My first truck was this D1614 Ford tipper, bought through Stormonts of Hildenborough when Willard Transport of Borough Green packed up. I had loaded this tipper many times with concrete and hardcore at Stangate Quarry, so it was an old friend. Seen below loading ragstone at Offham Quarry, now a landfill site.
I always seem to end up as a campaigner, and even in those days there was always a wrong that needed righting. Here my local CB Radio Campaign Group are waiting for the start of the Maidstone Carnival. We also demonstrated in London with truck convoys, and after a particularly exciting rally in Trafalgar Square, I got arrested outside Downing St.
Yeah, I know it was a bit over the top, particularly as in those days most truck customising involved putting a Shell sticker on the bumper. I used to get interesting bits from the Van Shop in Roman Rd in the East End, or Truckers Paradise in Marshalsea Rd.
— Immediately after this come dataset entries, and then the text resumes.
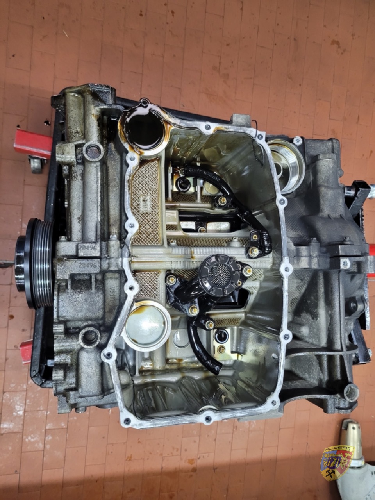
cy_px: 250
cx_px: 188
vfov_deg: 67.3
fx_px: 376
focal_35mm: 26
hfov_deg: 53.1
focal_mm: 5.4
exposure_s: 1/50
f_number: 1.8
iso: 250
One of the more interesting, (and lucrative) jobs I got involved in was for Tilcon Mortar in Sevenoaks, running a sand/cement mix to a power line contract in London. Now someone had the brilliant idea, because you can't put HV pylons up, to run the cables underground with cooling pipes alongside. And what better route than on canal banks. The trench was dug on the towpath, cable and pipes laid, cooling water drawn from the canals, the whole thing covered in our sand/cement, and capped with concrete slabs that made a beautiful new towpath. The only practical way for the contractors to move materials was by barge, and we met them at some very peculiar little wharves. The picture above is taken on a wharf just south of the Bow Flyover, on the Grand Union canal, and Paddy in the digger is actually rowing the barge with his 360 !!
The sight above greeted us on arrival one morning at Bow: someone had driven down the slip road to the wharf, and had driven straight in! I bet that sobered him up, or dampened his ardour. No sign of the occupants when we arrived.
Sample Photo 5
This is my Ford coming up out of the hole after loading building sand at Borough Green Sandpits, then owned by Dennis Smith of Strood, but since taken over by Roger Body, another famous local haulier.
Tipper work started to dry up towards the end of the 70's, so I hired this Merc from a pair of characters in Charing called Vant, operating as I thought as J&S Contractors. They had extensive contracts in bulk work, and I suddenly found myself whizzing all over the country carrying soya from Erith, peas from Dover, coal from Tilmanstone and Snowden, stome back out of the Midlands and South Wales. I even managed a couple of real cliches: Coals to Newcastle,( well Houghton really, Tilmanstone mined a good coking coal), and fish to Grimsby. ( sprats straight off the boats at Whitstable Harbour, and taken to Grimsby Fishmeal plant: you didn't need a map to find that place, just follow your nose).
Along with several fellow owner drivers, I found out too late that the Vant Brothers were operating a very interesting scheme where we were working for their company A, they were invoicing the customers from company B, so no money in A. By the time we found out, they had started company C and were doing the same scheme with a new set of drivers. They seemed quite stunned that we ,( and the Ministry and Police) throught the scheme wasn't strictly legal.
With the help of a lot of good friends, in particular John Steward, and the late Kieth Noakes, we got back on our feet, and moved into general haulage mainly with Medway Transport at Strood Docks, a subsidiary of Hasleden Transport.